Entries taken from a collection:
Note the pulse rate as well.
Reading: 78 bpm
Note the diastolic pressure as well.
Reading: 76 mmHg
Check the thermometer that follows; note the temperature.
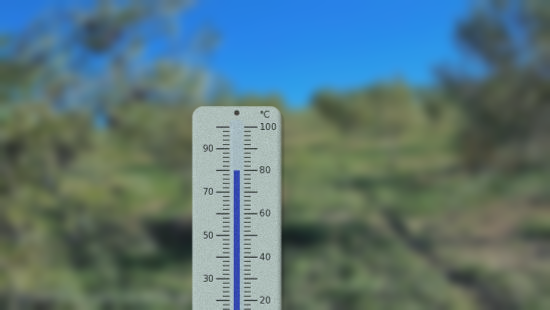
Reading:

(What the exercise asks) Rewrite the records as a Markdown table with the columns Row and Line. Begin at the line that contains "Note the diastolic pressure as well.", continue through the end of the records, skip blank lines, and leave the pictures out.

(Response to this exercise)
| Row | Line |
|---|---|
| 1 | Note the diastolic pressure as well. |
| 2 | Reading: 76 mmHg |
| 3 | Check the thermometer that follows; note the temperature. |
| 4 | Reading: |